Stored items from a collection
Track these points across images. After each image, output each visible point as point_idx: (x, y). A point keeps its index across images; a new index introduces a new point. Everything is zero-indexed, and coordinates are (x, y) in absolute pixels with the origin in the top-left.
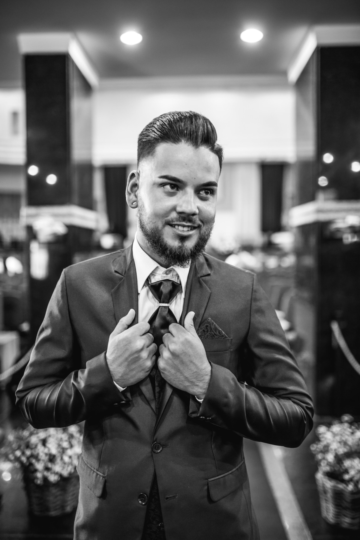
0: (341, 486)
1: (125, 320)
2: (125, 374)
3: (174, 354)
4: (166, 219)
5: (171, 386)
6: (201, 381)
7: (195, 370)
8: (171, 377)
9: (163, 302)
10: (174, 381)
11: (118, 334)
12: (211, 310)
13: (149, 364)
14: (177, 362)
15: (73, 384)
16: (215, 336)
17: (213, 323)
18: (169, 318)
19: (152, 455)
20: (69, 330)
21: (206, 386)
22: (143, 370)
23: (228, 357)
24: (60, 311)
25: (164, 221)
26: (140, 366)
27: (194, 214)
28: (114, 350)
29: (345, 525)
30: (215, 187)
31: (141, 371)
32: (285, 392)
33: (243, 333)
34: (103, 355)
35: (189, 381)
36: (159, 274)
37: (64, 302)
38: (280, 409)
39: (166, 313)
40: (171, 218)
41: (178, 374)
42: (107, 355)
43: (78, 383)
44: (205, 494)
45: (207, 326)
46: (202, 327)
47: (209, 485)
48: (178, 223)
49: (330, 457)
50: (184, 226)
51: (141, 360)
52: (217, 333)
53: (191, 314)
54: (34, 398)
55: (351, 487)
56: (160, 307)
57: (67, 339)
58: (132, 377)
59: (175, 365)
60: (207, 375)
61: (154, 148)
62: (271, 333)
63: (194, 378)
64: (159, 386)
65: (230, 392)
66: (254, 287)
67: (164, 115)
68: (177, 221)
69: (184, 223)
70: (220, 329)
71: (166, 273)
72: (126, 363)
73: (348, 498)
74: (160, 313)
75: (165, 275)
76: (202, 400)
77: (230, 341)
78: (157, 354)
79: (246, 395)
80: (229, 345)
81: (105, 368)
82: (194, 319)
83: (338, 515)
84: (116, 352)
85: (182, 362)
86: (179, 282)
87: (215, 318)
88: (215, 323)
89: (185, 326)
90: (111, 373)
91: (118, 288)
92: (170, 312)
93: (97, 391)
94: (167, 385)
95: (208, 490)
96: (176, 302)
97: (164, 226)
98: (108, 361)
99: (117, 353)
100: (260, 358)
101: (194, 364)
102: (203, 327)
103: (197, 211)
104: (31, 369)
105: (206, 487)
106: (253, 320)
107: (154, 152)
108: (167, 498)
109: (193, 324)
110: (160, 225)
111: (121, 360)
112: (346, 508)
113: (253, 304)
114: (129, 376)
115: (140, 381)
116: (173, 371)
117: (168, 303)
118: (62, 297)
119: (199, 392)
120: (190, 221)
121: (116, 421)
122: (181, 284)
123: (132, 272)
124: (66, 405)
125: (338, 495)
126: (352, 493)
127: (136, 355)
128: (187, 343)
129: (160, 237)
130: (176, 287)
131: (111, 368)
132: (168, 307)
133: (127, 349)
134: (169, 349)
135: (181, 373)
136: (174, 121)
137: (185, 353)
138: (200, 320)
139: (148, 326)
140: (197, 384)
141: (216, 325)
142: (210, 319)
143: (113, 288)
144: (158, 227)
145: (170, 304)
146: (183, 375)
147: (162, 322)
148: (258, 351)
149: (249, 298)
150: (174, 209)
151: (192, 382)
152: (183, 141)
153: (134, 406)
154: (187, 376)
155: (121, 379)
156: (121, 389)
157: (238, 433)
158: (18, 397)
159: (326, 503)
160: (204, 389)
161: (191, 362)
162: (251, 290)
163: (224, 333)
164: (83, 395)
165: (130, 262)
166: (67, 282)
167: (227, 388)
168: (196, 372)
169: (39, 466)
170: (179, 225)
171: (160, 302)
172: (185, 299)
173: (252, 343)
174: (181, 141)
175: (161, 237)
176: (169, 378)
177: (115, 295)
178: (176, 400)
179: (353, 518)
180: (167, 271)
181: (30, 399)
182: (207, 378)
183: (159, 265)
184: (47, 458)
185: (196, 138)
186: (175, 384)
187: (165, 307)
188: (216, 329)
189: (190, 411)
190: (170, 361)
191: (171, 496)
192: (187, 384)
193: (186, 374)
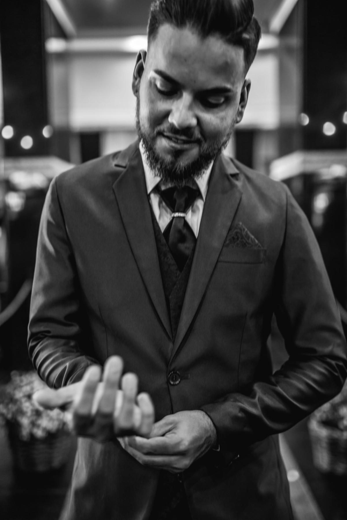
16: (247, 244)
17: (244, 229)
18: (184, 232)
39: (180, 225)
52: (250, 241)
56: (174, 218)
70: (253, 237)
74: (175, 226)
77: (264, 251)
80: (262, 256)
87: (246, 222)
88: (246, 229)
96: (193, 213)
102: (232, 233)
113: (290, 209)
117: (184, 212)
141: (249, 233)
145: (186, 215)
149: (284, 202)
162: (285, 195)
163: (257, 242)
169: (25, 421)
171: (174, 212)
187: (179, 217)
188: (248, 236)
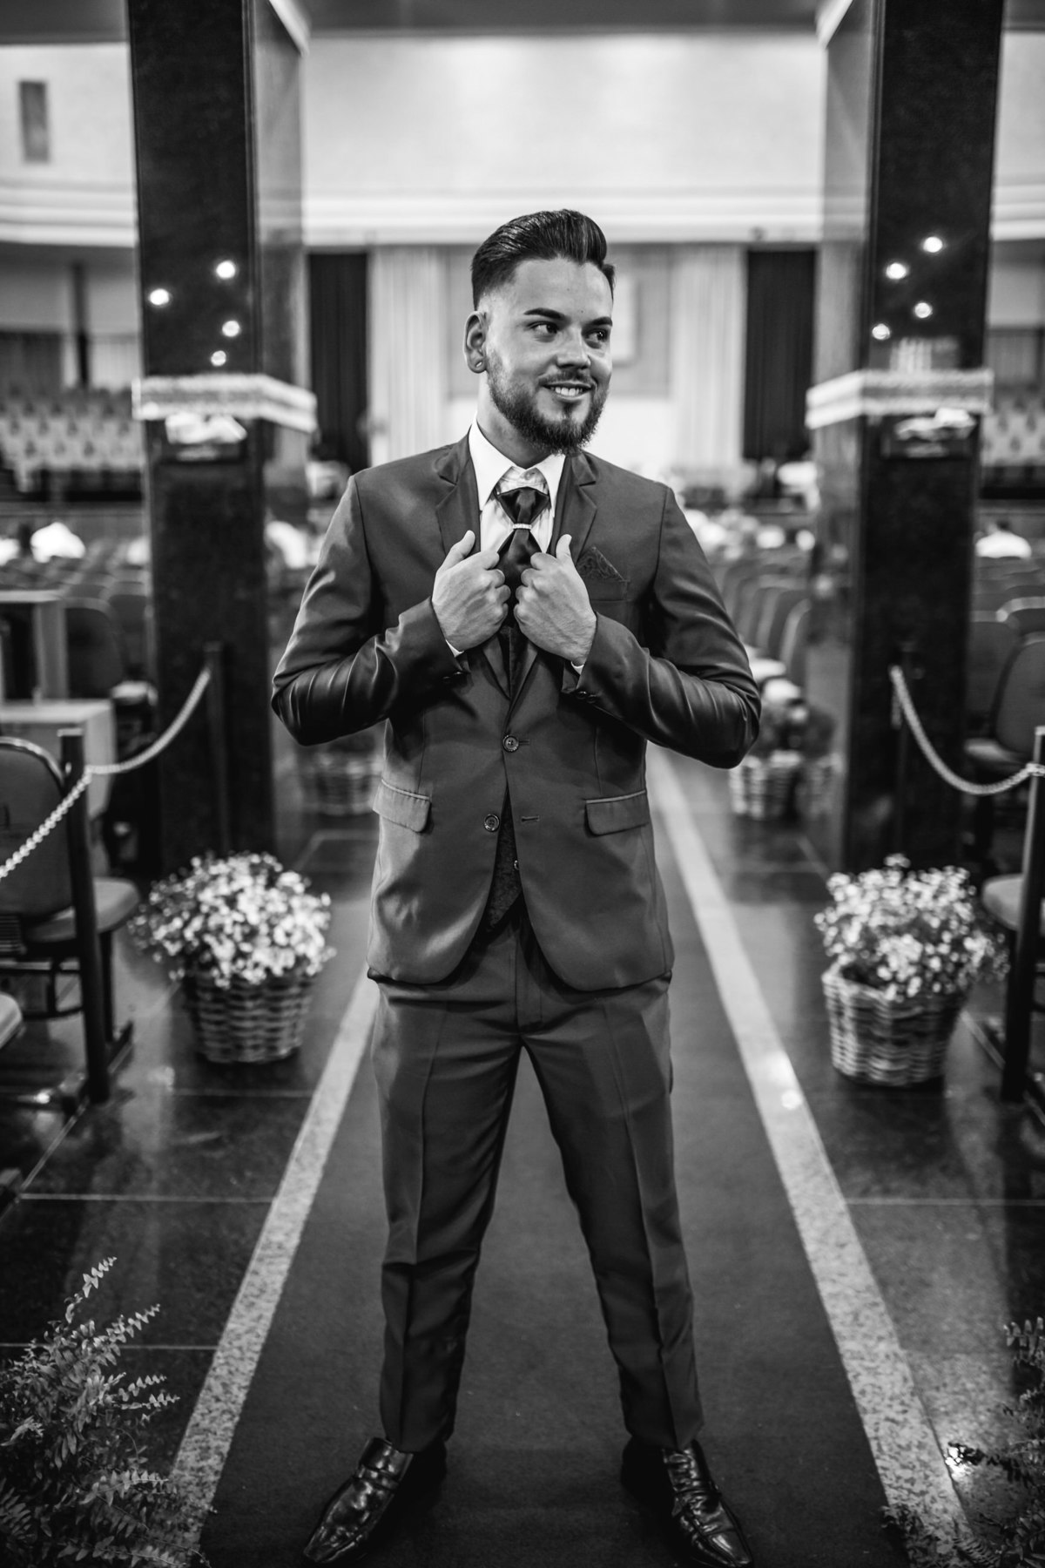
0: (873, 994)
1: (459, 547)
2: (463, 627)
3: (542, 594)
4: (541, 377)
5: (536, 647)
6: (581, 636)
7: (572, 619)
8: (537, 630)
9: (521, 522)
10: (540, 635)
11: (450, 567)
12: (598, 537)
13: (499, 611)
14: (545, 606)
15: (378, 650)
16: (603, 575)
17: (599, 556)
18: (529, 549)
19: (503, 759)
20: (366, 573)
21: (589, 644)
22: (490, 621)
23: (623, 608)
24: (351, 540)
25: (537, 380)
26: (485, 615)
27: (585, 367)
28: (446, 591)
29: (877, 1077)
30: (608, 326)
31: (486, 623)
32: (713, 672)
33: (646, 575)
34: (426, 602)
35: (563, 636)
36: (514, 480)
37: (356, 526)
38: (706, 696)
39: (525, 539)
40: (549, 376)
41: (547, 624)
42: (433, 600)
43: (389, 647)
44: (581, 820)
45: (590, 560)
46: (581, 561)
47: (588, 808)
48: (561, 382)
49: (852, 935)
50: (569, 387)
51: (487, 606)
52: (606, 571)
53: (566, 539)
54: (307, 686)
55: (891, 994)
56: (515, 529)
57: (361, 586)
58: (473, 632)
59: (543, 610)
60: (590, 627)
61: (513, 270)
62: (692, 578)
63: (571, 631)
64: (514, 651)
65: (626, 656)
66: (666, 504)
67: (525, 219)
68: (559, 379)
69: (571, 382)
70: (611, 566)
71: (526, 477)
72: (464, 610)
73: (886, 1016)
74: (517, 541)
75: (524, 480)
76: (582, 666)
77: (626, 584)
78: (512, 601)
79: (650, 666)
80: (624, 591)
81: (432, 621)
82: (571, 546)
83: (863, 1056)
84: (448, 593)
85: (554, 606)
86: (545, 492)
87: (602, 547)
88: (602, 556)
89: (557, 556)
90: (442, 626)
91: (447, 503)
92: (532, 540)
93: (418, 655)
94: (529, 646)
95: (586, 815)
96: (540, 525)
97: (537, 390)
98: (435, 608)
99: (449, 595)
100: (673, 618)
101: (571, 609)
102: (584, 561)
103: (589, 363)
104: (301, 638)
105: (583, 811)
106: (663, 555)
107: (513, 276)
108: (524, 820)
109: (569, 553)
110: (530, 387)
111: (455, 605)
112: (881, 1041)
113: (665, 530)
114: (468, 631)
115: (485, 639)
116: (539, 621)
117: (529, 523)
118: (354, 518)
119: (579, 653)
120: (579, 377)
121: (445, 712)
122: (549, 494)
123: (469, 477)
124: (364, 685)
125: (866, 1013)
126: (894, 1006)
127: (479, 597)
128: (562, 577)
129: (531, 408)
130: (540, 501)
131: (441, 618)
132: (529, 530)
133: (465, 588)
134: (533, 587)
135: (552, 623)
136: (541, 225)
137: (558, 593)
138: (580, 549)
139: (496, 557)
140: (576, 640)
141: (605, 558)
142: (595, 548)
143: (437, 503)
144: (528, 393)
145: (533, 527)
146: (554, 626)
147: (519, 553)
148: (670, 606)
149: (658, 520)
150: (553, 361)
151: (567, 637)
152: (559, 255)
153: (473, 685)
154: (561, 628)
155: (456, 636)
156: (456, 653)
157: (637, 731)
158: (277, 686)
159: (842, 1035)
160: (587, 648)
161: (567, 605)
162: (661, 510)
163: (616, 571)
164: (396, 667)
165: (464, 464)
166: (361, 495)
167: (621, 650)
168: (574, 621)
170: (561, 386)
171: (515, 522)
172: (555, 519)
173: (661, 593)
174: (556, 255)
175: (534, 408)
176: (532, 631)
177: (443, 515)
178: (542, 670)
179: (894, 1061)
180: (526, 474)
181: (299, 688)
182: (591, 632)
183: (514, 465)
184: (238, 933)
185: (580, 252)
186: (542, 641)
187: (523, 530)
188: (604, 565)
189: (564, 687)
190: (535, 605)
191: (529, 818)
192: (560, 640)
193: (560, 625)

Prompt
Reproduce exactly the entries above, limited to the lines from the one with "57: (67, 339)" through the one with "115: (140, 381)", both included.

Exercise output
57: (67, 339)
58: (132, 377)
59: (175, 365)
60: (207, 375)
61: (154, 148)
62: (271, 333)
63: (194, 378)
64: (159, 386)
65: (230, 392)
66: (254, 287)
67: (164, 115)
68: (177, 221)
69: (184, 223)
70: (220, 329)
71: (166, 273)
72: (126, 363)
73: (348, 498)
74: (160, 313)
75: (165, 275)
76: (202, 400)
77: (230, 341)
78: (157, 354)
79: (246, 395)
80: (229, 345)
81: (105, 368)
82: (194, 319)
83: (338, 515)
84: (116, 352)
85: (182, 362)
86: (179, 282)
87: (215, 318)
88: (215, 323)
89: (185, 326)
90: (111, 373)
91: (118, 288)
92: (170, 312)
93: (97, 391)
94: (167, 385)
95: (208, 490)
96: (176, 302)
97: (164, 226)
98: (108, 361)
99: (117, 353)
100: (260, 358)
101: (194, 364)
102: (203, 327)
103: (197, 211)
104: (31, 369)
105: (206, 487)
106: (253, 320)
107: (154, 152)
108: (167, 498)
109: (193, 324)
110: (160, 225)
111: (121, 360)
112: (346, 508)
113: (253, 304)
114: (129, 376)
115: (140, 381)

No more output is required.